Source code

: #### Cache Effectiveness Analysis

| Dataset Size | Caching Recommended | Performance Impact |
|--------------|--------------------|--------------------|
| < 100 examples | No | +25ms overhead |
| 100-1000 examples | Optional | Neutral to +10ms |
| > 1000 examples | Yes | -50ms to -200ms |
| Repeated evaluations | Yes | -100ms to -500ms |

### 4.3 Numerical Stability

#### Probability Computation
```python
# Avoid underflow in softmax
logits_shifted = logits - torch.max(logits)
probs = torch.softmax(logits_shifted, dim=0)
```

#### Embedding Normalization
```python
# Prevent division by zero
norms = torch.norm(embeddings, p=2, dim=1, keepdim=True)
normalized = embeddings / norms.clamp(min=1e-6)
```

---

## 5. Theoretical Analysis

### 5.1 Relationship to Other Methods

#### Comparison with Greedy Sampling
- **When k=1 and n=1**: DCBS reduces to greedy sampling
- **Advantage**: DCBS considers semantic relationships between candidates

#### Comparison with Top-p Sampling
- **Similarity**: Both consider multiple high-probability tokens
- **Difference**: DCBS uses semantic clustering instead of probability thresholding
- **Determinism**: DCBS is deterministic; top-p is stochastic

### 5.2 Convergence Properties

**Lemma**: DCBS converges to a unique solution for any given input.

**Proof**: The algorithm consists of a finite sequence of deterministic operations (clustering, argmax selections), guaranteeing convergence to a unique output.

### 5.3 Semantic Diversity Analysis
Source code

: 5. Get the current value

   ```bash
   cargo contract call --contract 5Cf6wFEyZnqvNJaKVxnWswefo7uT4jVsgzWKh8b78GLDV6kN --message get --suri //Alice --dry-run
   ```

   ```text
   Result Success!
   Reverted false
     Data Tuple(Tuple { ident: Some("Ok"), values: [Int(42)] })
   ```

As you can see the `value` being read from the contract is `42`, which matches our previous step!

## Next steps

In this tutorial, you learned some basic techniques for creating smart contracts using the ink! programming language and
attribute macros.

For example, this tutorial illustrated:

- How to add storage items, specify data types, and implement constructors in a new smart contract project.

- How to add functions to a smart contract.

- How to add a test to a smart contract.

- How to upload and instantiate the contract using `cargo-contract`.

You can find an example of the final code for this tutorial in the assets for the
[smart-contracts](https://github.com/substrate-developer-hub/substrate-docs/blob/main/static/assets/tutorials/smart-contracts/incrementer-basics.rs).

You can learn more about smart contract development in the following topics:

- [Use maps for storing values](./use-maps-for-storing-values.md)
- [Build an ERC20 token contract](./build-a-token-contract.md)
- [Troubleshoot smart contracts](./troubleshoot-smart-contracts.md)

WHAT THIS TASK INVOLVES | Copy, from the lines above, each one that holds "with".

WRITTEN RESPONSE |
#### Comparison with Greedy Sampling
#### Comparison with Top-p Sampling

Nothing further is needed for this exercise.